Движения его были медленны, но он старался не смотреть в сторону жены.
— Надо детей разбудить, а то Настя снова заснула, — рассуждая сама с собой, проговорила Марья Николаевна. Разбудить детей ей хотелось в помощь себе, чтобы поделить с ними тяжесть этой минуты.
— Чего будить, я с вечера с ними простился, — сказал он и прислушался к сонному дыханию дочери.
Он поправил мешок, взял шапку, шагнул к двери, быстро поглядел на жену.
Она вместе с ним обвела глазами стены, но как по-разному видели они эту избу, когда в последнюю минуту стояли рядом на пороге! Она заранее знала, что все ее одиночество увидят эти стены, и они казались ей угрюмы, пусты. А ему хотелось унести в памяти самый добрый для него дом на земле.

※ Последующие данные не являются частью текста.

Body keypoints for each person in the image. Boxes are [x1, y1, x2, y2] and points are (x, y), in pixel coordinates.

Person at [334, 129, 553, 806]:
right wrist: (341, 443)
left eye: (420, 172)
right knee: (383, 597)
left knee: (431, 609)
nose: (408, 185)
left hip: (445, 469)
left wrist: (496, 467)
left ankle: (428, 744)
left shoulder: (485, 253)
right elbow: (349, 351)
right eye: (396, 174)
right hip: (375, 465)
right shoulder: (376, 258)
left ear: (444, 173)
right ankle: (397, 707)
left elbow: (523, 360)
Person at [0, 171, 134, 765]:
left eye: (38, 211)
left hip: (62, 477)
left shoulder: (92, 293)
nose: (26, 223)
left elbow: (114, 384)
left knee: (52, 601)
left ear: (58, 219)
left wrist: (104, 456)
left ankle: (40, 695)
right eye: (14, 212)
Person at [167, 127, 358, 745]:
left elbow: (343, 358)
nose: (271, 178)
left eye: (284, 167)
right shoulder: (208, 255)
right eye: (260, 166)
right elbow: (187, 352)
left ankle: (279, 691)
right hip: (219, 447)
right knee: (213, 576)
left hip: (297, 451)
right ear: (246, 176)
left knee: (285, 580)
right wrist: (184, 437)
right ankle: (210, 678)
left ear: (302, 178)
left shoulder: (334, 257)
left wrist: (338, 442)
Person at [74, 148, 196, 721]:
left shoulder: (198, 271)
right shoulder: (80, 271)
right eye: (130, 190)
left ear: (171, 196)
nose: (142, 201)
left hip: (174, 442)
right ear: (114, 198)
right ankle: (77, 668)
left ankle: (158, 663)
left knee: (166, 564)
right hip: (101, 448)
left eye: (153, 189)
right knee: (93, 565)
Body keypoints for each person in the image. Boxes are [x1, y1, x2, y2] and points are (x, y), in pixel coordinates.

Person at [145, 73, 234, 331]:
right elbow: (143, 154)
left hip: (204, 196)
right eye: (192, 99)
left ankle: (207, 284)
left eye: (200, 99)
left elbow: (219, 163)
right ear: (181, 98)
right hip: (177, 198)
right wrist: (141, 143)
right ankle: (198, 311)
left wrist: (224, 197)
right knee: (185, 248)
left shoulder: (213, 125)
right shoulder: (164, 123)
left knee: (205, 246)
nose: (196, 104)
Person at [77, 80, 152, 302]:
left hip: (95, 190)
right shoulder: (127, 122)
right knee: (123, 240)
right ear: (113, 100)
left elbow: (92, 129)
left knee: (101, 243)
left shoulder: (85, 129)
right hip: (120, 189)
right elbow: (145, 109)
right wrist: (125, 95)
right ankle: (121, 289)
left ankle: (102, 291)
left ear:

Он шел по дороге, а она, выйдя к воротам, смотрела ему вслед, и ей казалось, что она снесет все, все переживет, лишь бы вернулся и хоть час побыл, хоть раз еще посмотреть на него.
— Петр, Петя, — шептала она.
Но он не оглянулся, не остановился, все шел навстречу красной заре, поднявшейся над краем вспаханной им земли. А холодный ветер бил в лицо, выдувая из его одежды тепло, дух жилья.
В семейном празднике, устроенном в военные дни 1942 года в доме Александры Владимировны Шапошниковой, вдовы известного инженера-мостостроителя, не было легкомыслия.
В коротком сборе родных, усаживающихся вокруг стола, чтобы поглядеть в лицо готового уйти в далекий путь близкого человека, есть внутренний, трогательный смысл. Недаром обычай этот существовал в различных слоях общества и сохранился, когда исчезли многие обычаи прошлого.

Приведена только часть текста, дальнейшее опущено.